Auch der diesjährige Studienkurs des Kunsthistorischen Instituts in Florenz möchte dazu beitragen, la Superba, wie man die See- und Handelsrepublik zu Recht in ihrer Blütezeit nannte, in ihren ästhetischen, räumlichen und politischen Ordnungen näher zu erschließen. Im Fokus steht mit dem Zeitraum des 16. und 17. Jahrhunderts das lange secolo d’oro dei Genovesi, in dem Genua eine spektakuläre ökonomische und künstlerische Blütezeit erlebte. Die durch Andrea Doria herbeigeführte Allianz mit Karl V. eröffnete der Stadt neue Handelswege sowie den Zugriff auf die Finanzgeschäfte des spanischen Herrscherhauses. Zugleich stabilisierte sich mit der Etablierung eines aristokratisch-republikanischen Regiments die innergenuesische Situation der zuvor durch Familienzwiste und Fremdherrschaft gebeutelten Gesellschaft. Es entstand eine oligarchische Führungsklasse, deren konkurrierende und zugleich in einer Art „kapitalistischer Interessengemeinschaft“ avant la lettre gebundene Adelsfamilien angesichts der veränderten außen- wie innenpolitischen Lage neue Repräsentationsbedürfnisse entwickelten. Der Adel investierte massiv in Palast- und Villenbauten, deren aufwendige Freskenzyklen oftmals historische Errungenschaften des jeweiligen Adelsgeschlechts – von Schlachtensiegen bis hin zur Entdeckung Amerikas durch Kolumbus – glorifizieren. Schon Rubens erkannte die herausragende Qualität der Genueser Adelsresidenzen, die er in seinem Stichwerk Palazzi di Genova der nordalpinen Nobilität als Modell für moderne und standesgemäße Paläste an die Hand gab. Besonderen Anreiz für diese Investitionen des vermögenden Adels schuf dabei die in Genua einzigartige staatspolitische Nutzung der Privatpaläste zur Unterbringung offizieller Gäste der Republik – ein System, für das Ennio Poleggi treffend den ambiguen Begriff der reggia repubblicana geprägt hat. Gänzlich anders als in der Seerepublik Venedig, die für Genua stets Rivalin, aber auch Vor- und Gegenbild war, gingen damit staatliche und private Repräsentation Hand in Hand und vollzogen sich innerhalb eines Systems kontinuierlicher Austarierung und Neuformulierung von Machtansprüchen innerhalb der Oligarchie.

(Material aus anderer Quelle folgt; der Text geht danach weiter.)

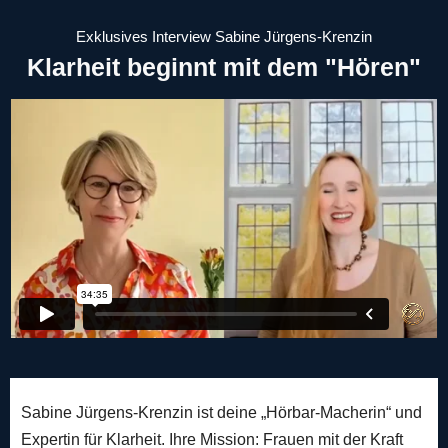
Exklusives Interview Sabine Jürgens-Krenzin
Klarheit beginnt mit dem "Hören"
Sabine Jürgens-Krenzin ist deine „Hörbar-Macherin“ und
Expertin für Klarheit. Ihre Mission: Frauen mit der Kraft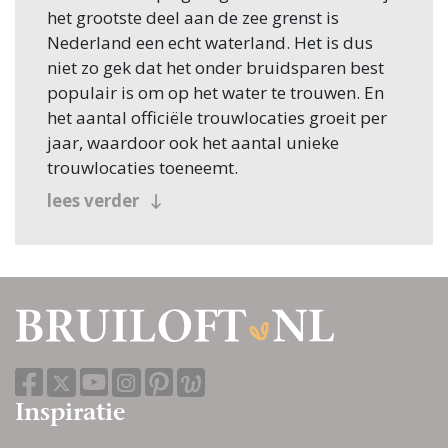
het grootste deel aan de zee grenst is
Nederland een echt waterland. Het is dus
niet zo gek dat het onder bruidsparen best
populair is om op het water te trouwen. En
het aantal officiële trouwlocaties groeit per
jaar, waardoor ook het aantal unieke
trouwlocaties toeneemt.
lees verder
Inspiratie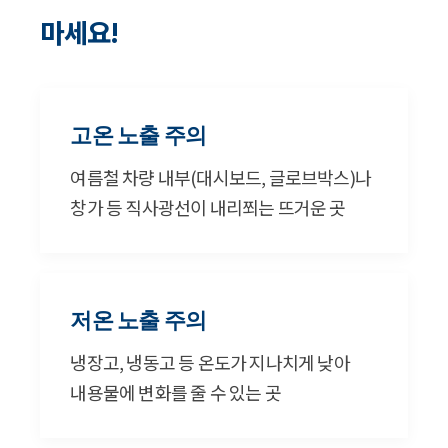
마세요!
고온 노출 주의
여름철 차량 내부(대시보드, 글로브박스)나
창가 등 직사광선이 내리쬐는 뜨거운 곳
저온 노출 주의
냉장고, 냉동고 등 온도가 지나치게 낮아
내용물에 변화를 줄 수 있는 곳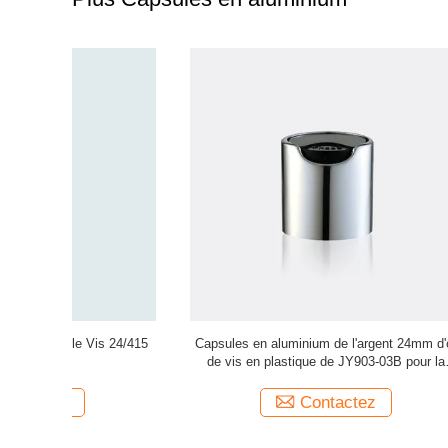
 24mm d'or
La vis JY903-07A en aluminium couvre la
JY903-03A 
B pour la
surface douce des capsules 22/410 en
aluminium pp
Contactez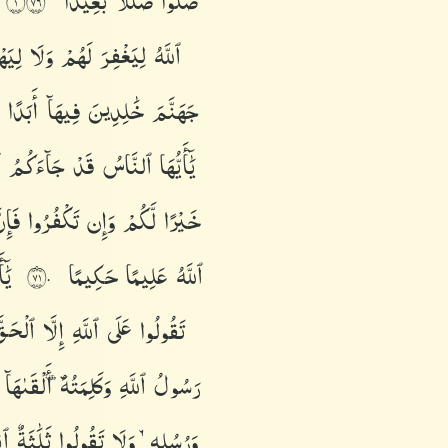
ضَلُّوا۟
ضَلَٰلًۢا
بَعِيدًا
١٦٧
ٱللَّهُ
لِيَغْفِرَ
لَهُمْ
وَلَا
لِيَ
جَهَنَّمَ
خَٰلِدِينَ
فِيهَآ
أَبَدًا
يَٰٓأَيُّهَا
ٱلنَّاسُ
قَدْ
جَآءَكُمُ
ٱ
خَيْرًا
لَّكُمْ
وَإِن
تَكْفُرُوا۟
فَإِ
ٱللَّهُ
عَلِيمًا
حَكِيمًا
يَٰ
١٧٠
تَقُولُوا۟
عَلَى
ٱللَّهِ
إِلَّا
ٱلْحَق
رَسُولُ
ٱللَّهِ
وَكَلِمَتُهُۥٓ
أَلْقَىٰهَآ
وَرُسُلِهِۦ
وَلَا
تَقُولُوا۟
ثَلَٰثَةٌ
ٱن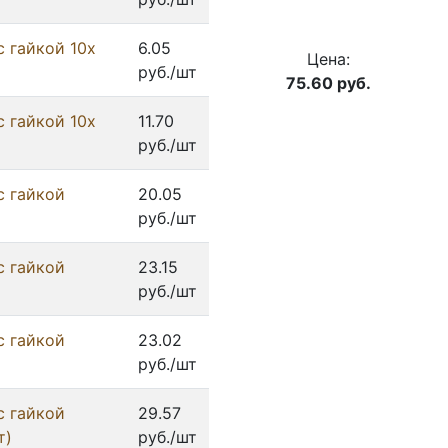
с гайкой 10x
6.05
Цена:
руб./шт
75.60
руб.
с гайкой 10x
11.70
руб./шт
с гайкой
20.05
руб./шт
с гайкой
23.15
руб./шт
с гайкой
23.02
руб./шт
с гайкой
29.57
т)
руб./шт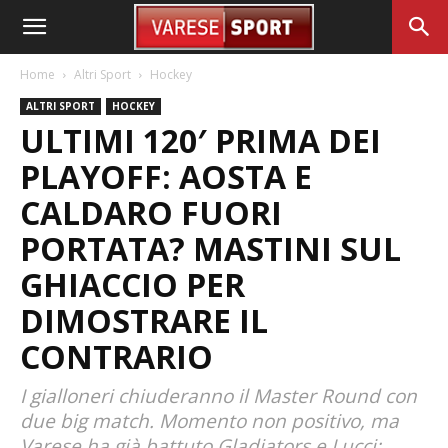
Home
Altri Sport
Hockey
ALTRI SPORT
HOCKEY
ULTIMI 120′ PRIMA DEI
PLAYOFF: AOSTA E
CALDARO FUORI
PORTATA? MASTINI SUL
GHIACCIO PER
DIMOSTRARE IL
CONTRARIO
I gialloneri chiuderanno il Master Round con
due big match. Momento non positivo, ma
Varese ha già battuto Gladiators e Lucci: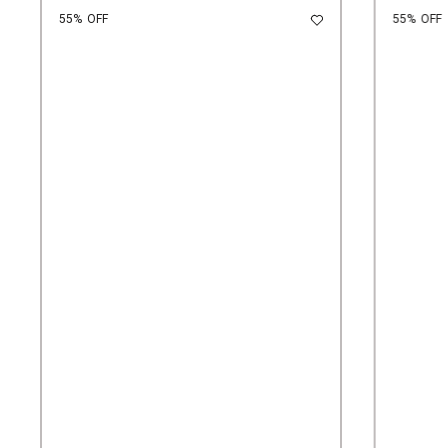
55%
OFF
55%
OFF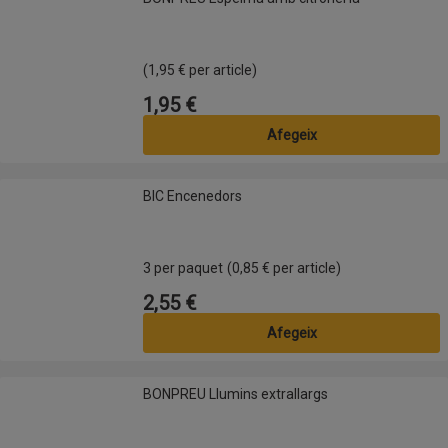
(1,95 € per article)
1,95 €
Preu
Afegeix
BIC Encenedors
BIC Encenedors
3 per paquet
(0,85 € per article)
2,55 €
Preu
Afegeix
BONPREU Llumins extrallargs
BONPREU Llumins extrallargs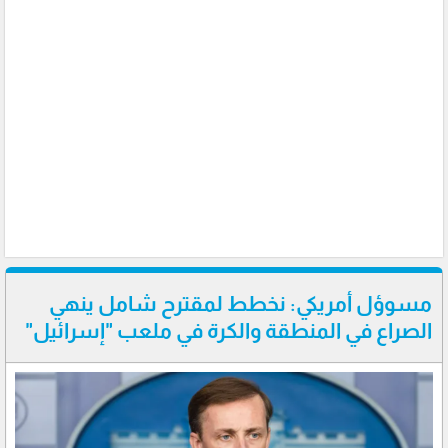
مسوؤل أمريكي: نخطط لمقترح شامل ينهي
الصراع في المنطقة والكرة في ملعب "إسرائيل"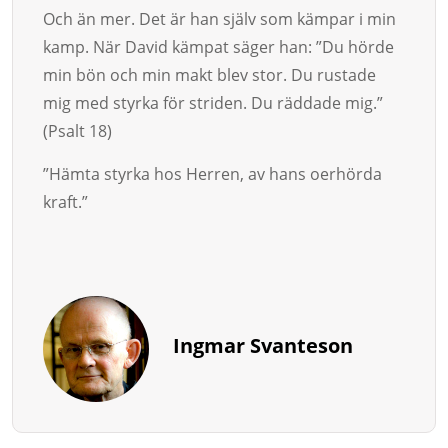
Och än mer. Det är han själv som kämpar i min
kamp. När David kämpat sä­ger han: ”Du hörde
min bön och min makt blev stor. Du rustade
mig med styr­ka för striden. Du räddade mig.”
(Psalt 18)
”Häm­ta styr­ka hos Herren, av hans oerhörda
kraft.”
Ingmar Svanteson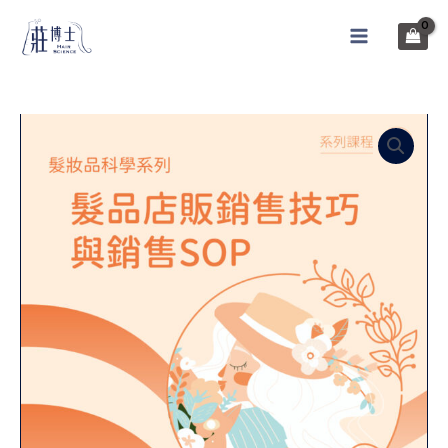
跳
至
MAIN
主
MENU
要
內
容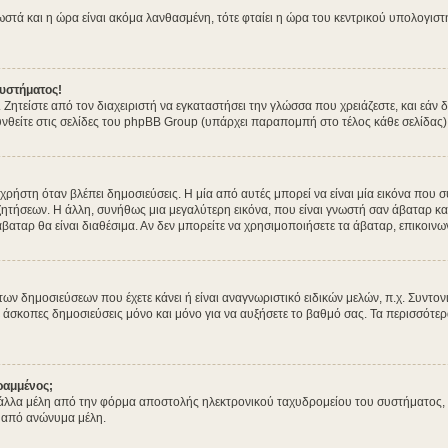
σωστά και η ώρα είναι ακόμα λανθασμένη, τότε φταίει η ώρα του κεντρικού υπολογισ
υστήματος!
. Ζητείστε από τον διαχειριστή να εγκαταστήσει την γλώσσα που χρειάζεστε, και εά
νθείτε στις σελίδες του phpBB Group (υπάρχει παραπομπή στο τέλος κάθε σελίδας)
στη όταν βλέπει δημοσιεύσεις. Η μία από αυτές μπορεί να είναι μία εικόνα που συ
ητήσεων. Η άλλη, συνήθως μια μεγαλύτερη εικόνα, που είναι γνωστή σαν άβαταρ και 
άβαταρ θα είναι διαθέσιμα. Αν δεν μπορείτε να χρησιμοποιήσετε τα άβαταρ, επικοινων
δημοσιεύσεων που έχετε κάνει ή είναι αναγνωριστικό ειδικών μελών, π.χ. Συντονιστέ
 άσκοπες δημοσιεύσεις μόνο και μόνο για να αυξήσετε το βαθμό σας. Τα περισσότερα
ραμμένος;
λλα μέλη από την φόρμα αποστολής ηλεκτρονικού ταχυδρομείου του συστήματος, και 
 από ανώνυμα μέλη.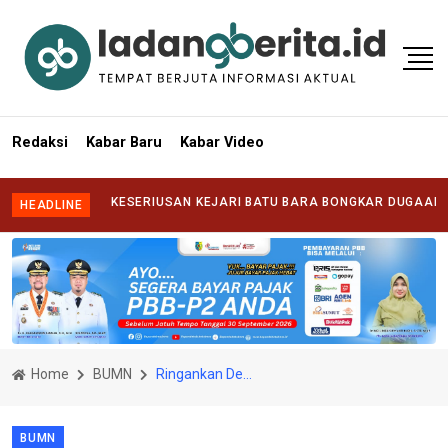
Redaksi
Kabar Baru
Kabar Video
 TANTANG KESERIUSAN KEJARI BATU BARA BONGKAR DUGAAN KORUPS
HEADLINE
Home
BUMN
Ringankan Derita Warga, INALUM dan Lima BUMN Salurkan Bantuan ke Wilayah Terdampak
BUMN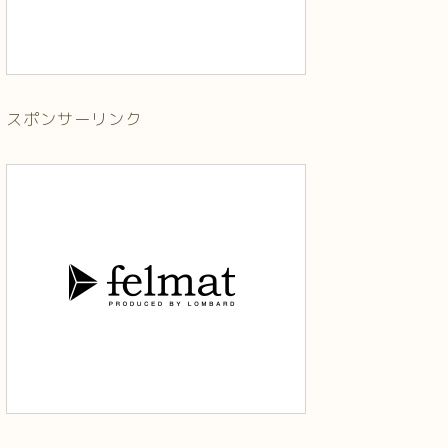
スポンサーリンク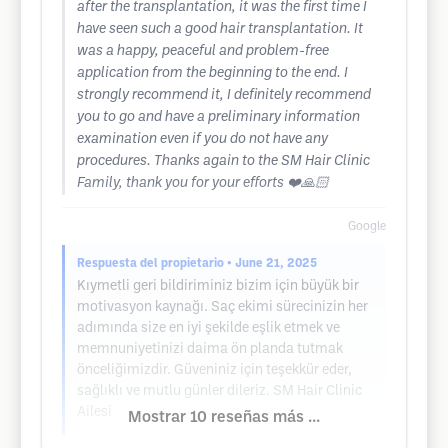
after the transplantation, it was the first time I
have seen such a good hair transplantation. It
was a happy, peaceful and problem-free
application from the beginning to the end. I
strongly recommend it, I definitely recommend
you to go and have a preliminary information
examination even if you do not have any
procedures. Thanks again to the SM Hair Clinic
Family, thank you for your efforts ❤️🙏🏻
Google
Respuesta del propietario
• June 21, 2025
Kıymetli geri bildiriminiz bizim için büyük bir
motivasyon kaynağı. Saç ekimi sürecinizin her
adımında size en iyi şekilde eşlik etmek ve
memnuniyetinizi daima ön planda tutmak
önceliğimizdir. Güveniniz için teşekkür eder,
sağlıklı ve mutlu günler dileriz. SM Hair Clinic
Ailesi
Mostrar 10 reseñas más ...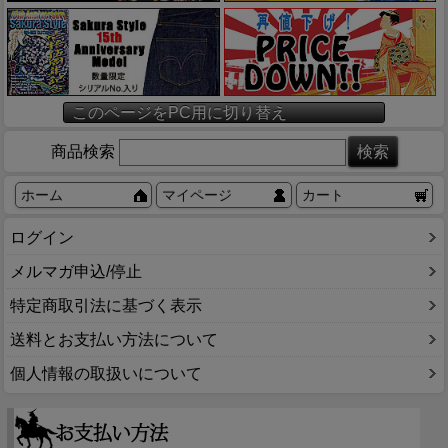
このページをPC用に切り替え
商品検索
ホーム
マイページ
カート
ログイン
メルマガ申込/停止
特定商取引法に基づく表示
送料とお支払い方法について
個人情報の取扱いについて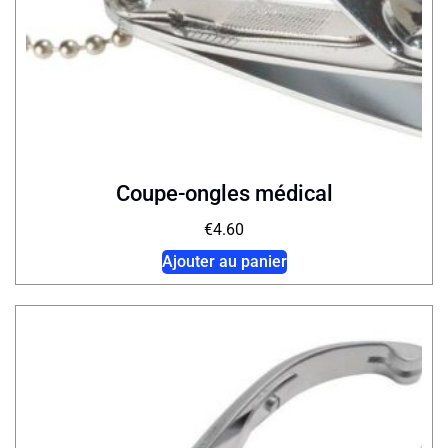
Coupe-ongles médical
€
4.60
Ajouter au panier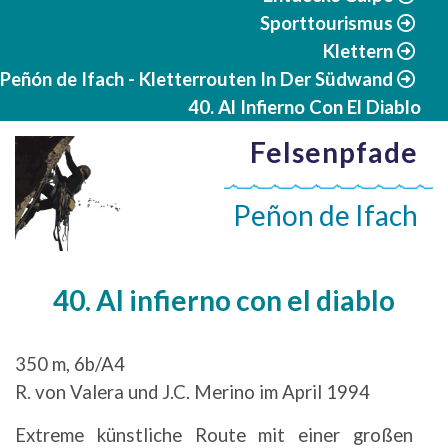
Sporttourismus
Klettern
Peñón de Ifach - Kletterrouten In Der Südwand
40. Al Infierno Con El Diablo
Felsenpfade
Peñon de Ifach
40. Al infierno con el diablo
350 m, 6b/A4
R. von Valera und J.C. Merino im April 1994
Extreme künstliche Route mit einer großen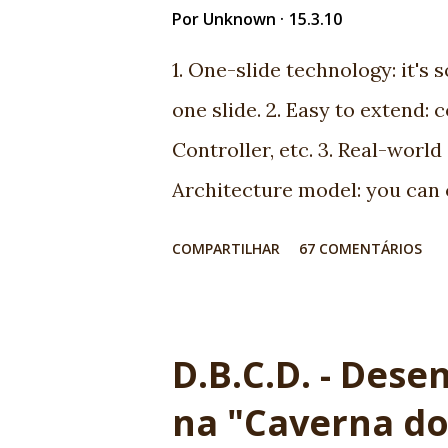
Por
Unknown
15.3.10
1. One-slide technology: it's 
one slide. 2. Easy to extend: 
Controller, etc. 3. Real-world 
Architecture model: you can
architecture. 5. Open-mind c
COMPARTILHAR
67 COMENTÁRIOS
meet very interesting people.
we found very good market for 
to JSF 1.2, JSF 1.2 to JSF 2.0.
D.B.C.D. - Des
professionals now available 9.
na "Caverna d
report and help! 10. Ed Burns,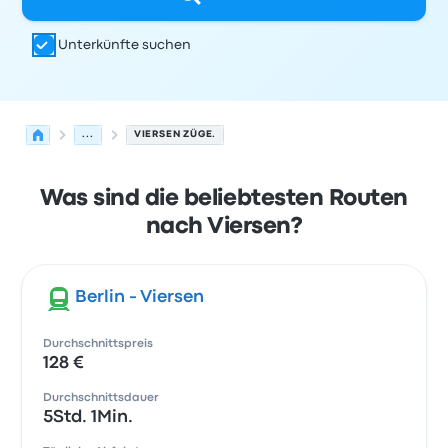
Unterkünfte suchen
...
VIERSEN ZÜGE.
Was sind die beliebtesten Routen
nach Viersen?
Berlin - Viersen
Durchschnittspreis
128 €
Durchschnittsdauer
5Std. 1Min.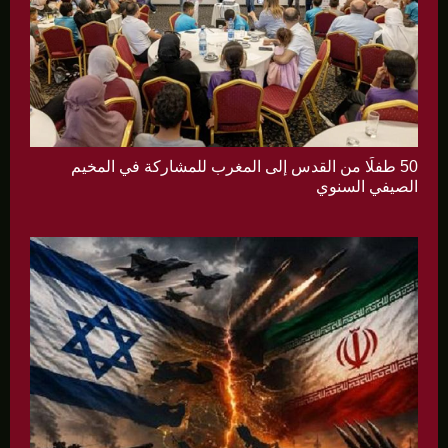
50 طفلًا من القدس إلى المغرب للمشاركة في المخيم
الصيفي السنوي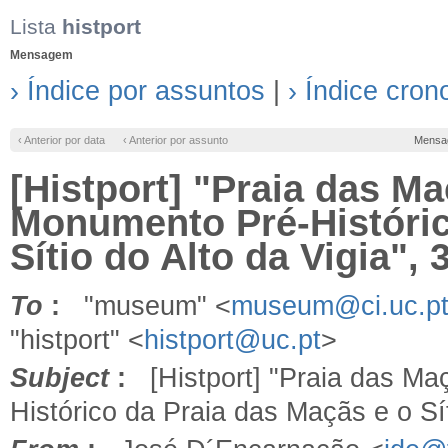
Lista
histport
Mensagem
› Índice por assuntos
|
› Índice cron
‹ Anterior por data
‹ Anterior por assunto
Mensa
[Histport] "Praia das M
Monumento Pré-Históric
Sítio do Alto da Vigia", 
To
:
"museum" <
museum@ci.uc.p
"histport" <
histport@uc.pt
>
Subject
:
[Histport] "Praia das Ma
Histórico da Praia das Maçãs e o Sít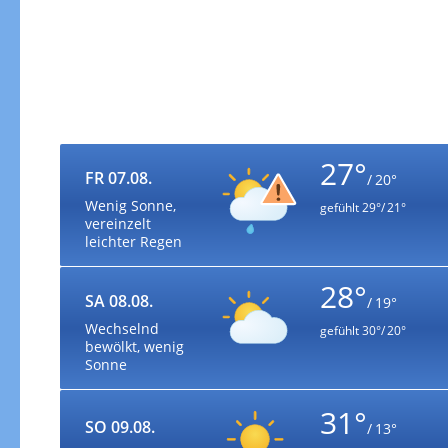
27°
FR 07.08.
/ 20°
Wenig Sonne,
gefühlt
29°/ 21°
vereinzelt
leichter Regen
28°
SA 08.08.
/ 19°
Wechselnd
gefühlt
30°/ 20°
bewölkt, wenig
Sonne
31°
SO 09.08.
/ 13°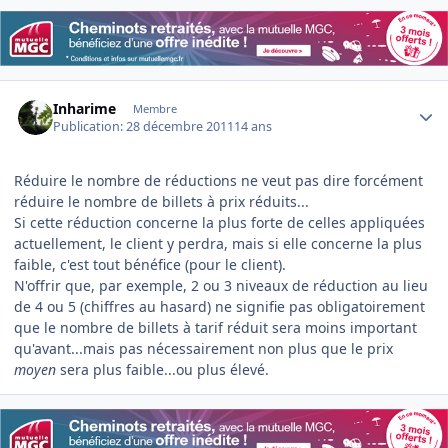
Author stats
Inharime
Membre
Publication:
28 décembre 2011
14 ans
Réduire le nombre de réductions ne veut pas dire forcément
réduire le nombre de billets à prix réduits...
Si cette réduction concerne la plus forte de celles appliquées
actuellement, le client y perdra, mais si elle concerne la plus
faible, c'est tout bénéfice (pour le client).
N'offrir que, par exemple, 2 ou 3 niveaux de réduction au lieu
de 4 ou 5 (chiffres au hasard) ne signifie pas obligatoirement
que le nombre de billets à tarif réduit sera moins important
qu'avant...mais pas nécessairement non plus que le prix
moyen
sera plus faible...ou plus élevé.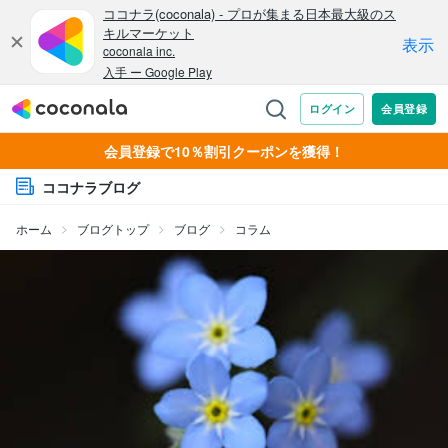
会員登録で10％割引クーポンを獲得！
ココナラブログ
ホーム
ブログトップ
ブログ
コラム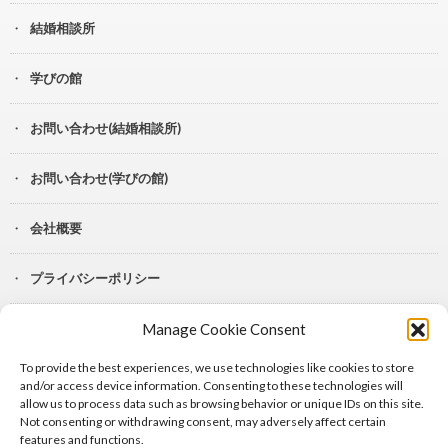
結婚相談所
学びの館
お問い合わせ(結婚相談所)
お問い合わせ(学びの館)
会社概要
プライバシーポリシー
Manage Cookie Consent
YouTube
To provide the best experiences, we use technologies like cookies to store
Lit.Link
and/or access device information. Consenting to these technologies will
allow us to process data such as browsing behavior or unique IDs on this site.
Not consenting or withdrawing consent, may adversely affect certain
features and functions.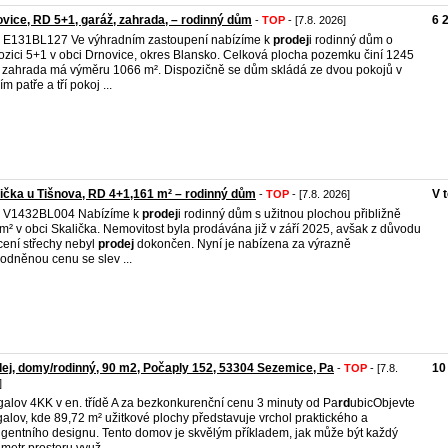
vice, RD 5+1, garáž, zahrada, – rodinný dům
6 
-
TOP
- [7.8. 2026]
. E131BL127 Ve výhradním zastoupení nabízíme k
prodej
i rodinný dům o
ozici 5+1 v obci Drnovice, okres Blansko. Celková plocha pozemku činí 1245
 zahrada má výměru 1066 m². Dispozičně se dům skládá ze dvou pokojů v
m patře a tří pokoj ...
ička u Tišnova, RD 4+1,161 m² – rodinný dům
V 
-
TOP
- [7.8. 2026]
. V1432BL004 Nabízíme k
prodej
i rodinný dům s užitnou plochou přibližně
m² v obci Skalička. Nemovitost byla prodávána již v září 2025, avšak z důvodu
cení střechy nebyl
prodej
dokončen. Nyní je nabízena za výrazně
odněnou cenu se slev ...
ej, domy/rodinný, 90 m2, Počaply 152, 53304 Sezemice, Pa
10
-
TOP
- [7.8.
]
alov 4KK v en. třídě A za bezkonkurenční cenu 3 minuty od Pa
rd
ubicObjevte
alov, kde 89,72 m² užitkové plochy představuje vrchol praktického a
ligentního designu. Tento domov je skvělým příkladem, jak může být každý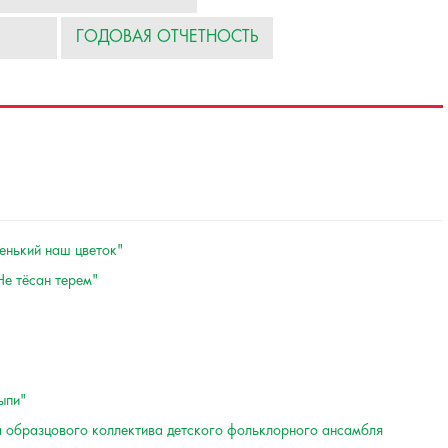
ГОДОВАЯ ОТЧЕТНОСТЬ
енький наш цветок"
Не тёсан терем"
ыпи"
а образцового коллектива детского фольклорного ансамбля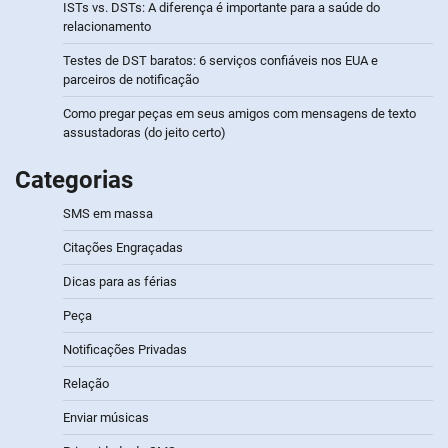
ISTs vs. DSTs: A diferença é importante para a saúde do
relacionamento
Testes de DST baratos: 6 serviços confiáveis nos EUA e
parceiros de notificação
Como pregar peças em seus amigos com mensagens de texto
assustadoras (do jeito certo)
Categorias
SMS em massa
Citações Engraçadas
Dicas para as férias
Peça
Notificações Privadas
Relação
Enviar músicas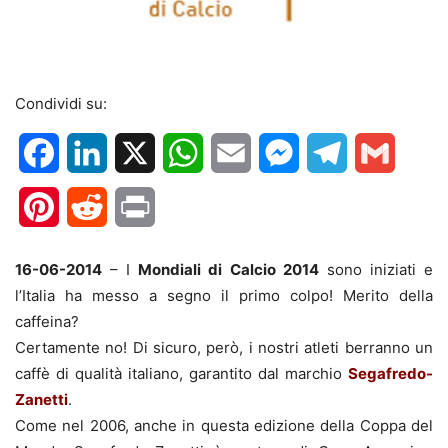
Condividi su:
Facebook
LinkedIn
X
WhatsApp
Email
Messenger
Telegram
Gmail
Pinterest
Reddit
Print
16-06-2014
– I
Mondiali di Calcio 2014
sono iniziati e
l’Italia ha messo a segno il primo colpo! Merito della
caffeina?
Certamente no! Di sicuro, però, i nostri atleti berranno un
caffè di qualità italiano, garantito dal marchio
Segafredo-
Zanetti
.
Come nel 2006, anche in questa edizione della Coppa del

Diesem Spannungsfeld öffentlicher und dynastischer Interessen gilt die besondere Aufmerksamkeit des Studienkurses, der die Kunstpatronage und die urbane Gestalt Genuas aus den spezifischen historischen und sozialen Bedingungen heraus beleuchten möchte. Im Fokus stehen Architektur und Ausstattung ausgewählter Stadtpaläste und Villen, des Dogenpalastes und des berühmten Bankhauses San Giorgio, aber auch die Investitionen der uomini privati auf dem Gebiet des Kirchenbaus, etwa die für Genua charakteristischen Gentilizkirchen. Thematisiert werden visuelle Strategien der politischen Selbstdarstellung in Wand- und Fassadenmalereien, Porträtbildnissen und Ehrenstatuen. Mit den Prachtstraßen der Strada Nuova und der Via Balbi sowie der Piazza Banchi rücken die frühneuzeitlichen Überformungen und Neuordnungen des mittelalterlichen Stadtkörpers in den Blick. Dabei gilt es, Einzelobjekte innerhalb eines Systems konkurrierender Auftraggeberschaften zu erschließen und darüber die künstlerische und politische Alterität der Stadt Genua sowie die Nachwirkungen ihrer Strukturen bis in die Gegenwart der europäischen Gesellschaft zu erfassen.
Alle verfügbaren Plätze sind bereits vergeben, deshalb ist eine Anmeldung zu dieser Veranstaltung leider nicht mehr möglich.